Le Moulin est une prouesse artistique et technique incomparable. L’historien-éditeur qui publie des centaines de pages de texte avec quelques milliers de dollars est un peu jaloux de voir les millions de dollars qu’on peut investir pour diffuser quelques dizaines de pages de contenu mais c’est un autre monde et le Moulin vient d’y poser une barre extrêmement haute.
Le Moulin à images est aussi une réalisation exceptionnelle parce que c’est le seul des « grands événements » du 400e qui propose un contenu résolument historique et qui se consacre entièrement à la ville de Québec. Bien sûr, ce n’est pas un cours d’histoire et il n’est pas vraiment pertinent de discuter des choix du concepteur car Robert Lepage a bien précisé qu’il s’agit d’une œuvre impressionniste. Ses impressions sont cependant structurées autour de quatre thèmes qui constituent une périodisation originale (chemin d’eau, chemin de terre, chemin de fer, chemin d’air). Les années de fondation passent vite tandis que la dernière partie est beaucoup plus longue ; on comprend que le matériel audiovisuel a influencé la répartition du contenu.
Les spectateurs ont-ils compris ? Sur ce plan, on peut se poser des questions. Bien des spectateurs repartent heureux d’avoir simplement vu de belles images et des effets spectaculaires. Qu’ont-ils appris qu’ils ne savaient pas déjà?
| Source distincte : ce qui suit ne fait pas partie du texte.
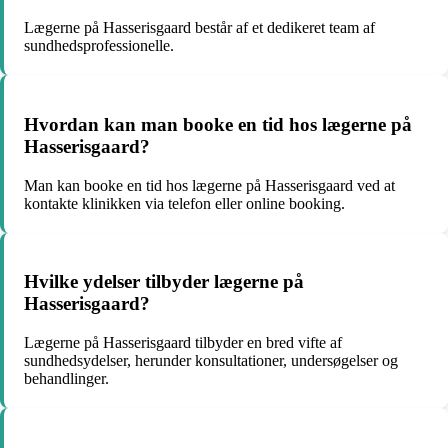
Lægerne på Hasserisgaard består af et dedikeret team af
sundhedsprofessionelle.
Hvordan kan man booke en tid hos lægerne på
Hasserisgaard?
Man kan booke en tid hos lægerne på Hasserisgaard ved at
kontakte klinikken via telefon eller online booking.
Hvilke ydelser tilbyder lægerne på
Hasserisgaard?
Lægerne på Hasserisgaard tilbyder en bred vifte af
sundhedsydelser, herunder konsultationer, undersøgelser og
behandlinger.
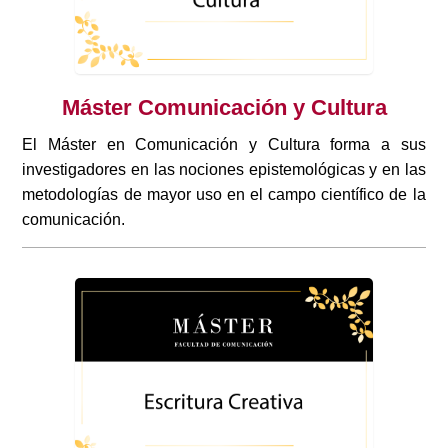
Máster Comunicación y Cultura
El Máster en Comunicación y Cultura forma a sus
investigadores en las nociones epistemológicas y en las
metodologías de mayor uso en el campo científico de la
comunicación.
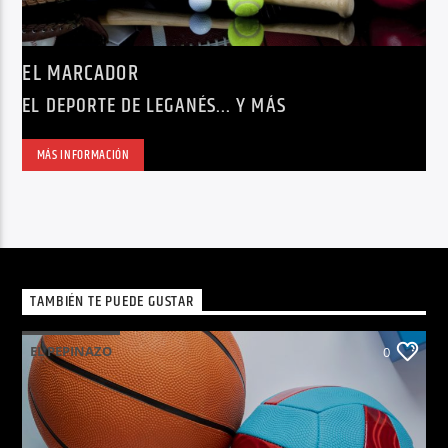
EL MARCADOR
EL DEPORTE DE LEGANÉS... Y MÁS
MÁS INFORMACIÓN
TAMBIÉN TE PUEDE GUSTAR
EL PEPINAZO
0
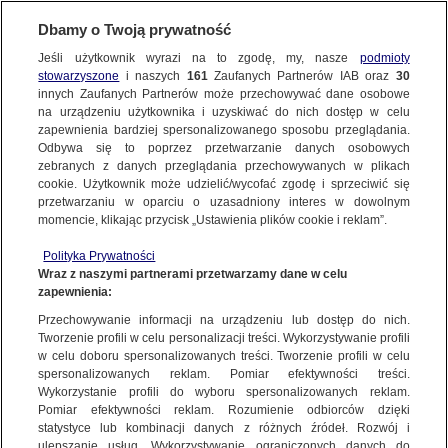
Dbamy o Twoją prywatność
SUBSKRYBUJ
Jeśli użytkownik wyrazi na to zgodę, my, nasze
podmioty
stowarzyszone
i naszych
161
Zaufanych Partnerów IAB oraz
30
TRÓJMIASTO
innych Zaufanych Partnerów może przechowywać dane osobowe
na urządzeniu użytkownika i uzyskiwać do nich dostęp w celu
Wypadł z drogi i uderzył w drzewo,
zapewnienia bardziej spersonalizowanego sposobu przeglądania.
kierowca busa nie żyje
Odbywa się to poprzez przetwarzanie danych osobowych
zebranych z danych przeglądania przechowywanych w plikach
cookie. Użytkownik może udzielić/wycofać zgodę i sprzeciwić się
Oprac.
Natalia Grzybowska
przetwarzaniu w oparciu o uzasadniony interes w dowolnym
momencie, klikając przycisk „Ustawienia plików cookie i reklam”.
21.05.2026, 14:25
Polityka Prywatności
Wraz z naszymi partnerami przetwarzamy dane w celu
Posłuchaj artykułu
zapewnienia:
Czyta lektor AI
Przechowywanie informacji na urządzeniu lub dostęp do nich.
Tworzenie profili w celu personalizacji treści. Wykorzystywanie profili
w celu doboru spersonalizowanych treści. Tworzenie profili w celu
spersonalizowanych reklam. Pomiar efektywności treści.
Wykorzystanie profili do wyboru spersonalizowanych reklam.
Pomiar efektywności reklam. Rozumienie odbiorców dzięki
statystyce lub kombinacji danych z różnych źródeł. Rozwój i
ulepszanie usług. Wykorzystywanie ograniczonych danych do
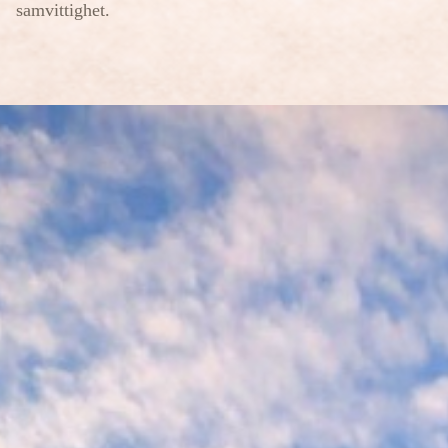
samvittighet.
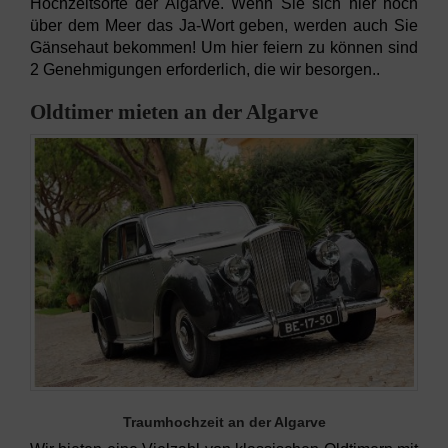
Hochzeitsorte der Algarve. Wenn Sie sich hier hoch
über dem Meer das Ja-Wort geben, werden auch Sie
Gänsehaut bekommen! Um hier feiern zu können sind
2 Genehmigungen erforderlich, die wir besorgen..
Oldtimer mieten an der Algarve
Traumhochzeit an der Algarve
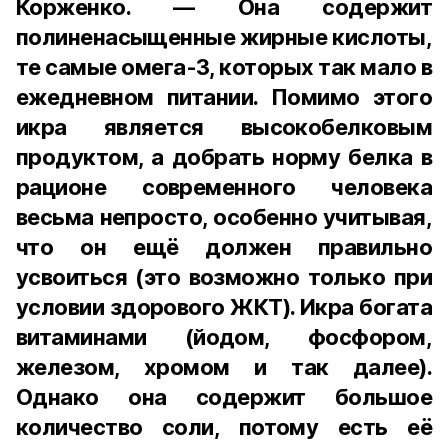
Корженко. — Она содержит
полиненасыщенные жирные кислоты,
те самые омега-3, которых так мало в
ежедневном питании. Помимо этого
икра является высокобелковым
продуктом, а добрать норму белка в
рационе современного человека
весьма непросто, особенно учитывая,
что он ещё должен правильно
усвоиться (это возможно только при
условии здорового ЖКТ). Икра богата
витаминами (йодом, фосфором,
железом, хромом и так далее).
Однако она содержит большое
количество соли, потому есть её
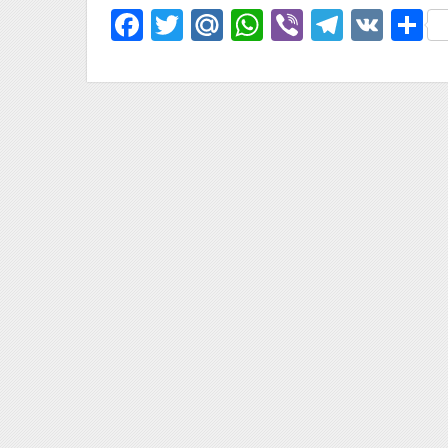
Facebook
Twitter
Mail.Ru
WhatsApp
Viber
Telegr
VK
О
Ont-ils reconnu Louis XIV, le cardinal Villeneuve ? Au Musée de la civilisation, les amateurs de plantes potagères ont droit à un luxueux dépliant qui leur permet de retracer la moindre ciboulette; peut-être faudrait-il en faire autant pour le Moulin, au risque de brûler les punchs.
Le Moulin à images est aussi exceptionnel par sa durée et son accessibilité. À la fin de l’été, des centaines de milliers de personnes auront vu cet aperçu spectaculaire de l’histoire de Québec produit par un fils de Québec. Comme l’aurait dit René Lecavalier, dans « une montée à l’emporte-pièce », Robert Lepage a sauvé le 400e d’un blanchissage « historique ».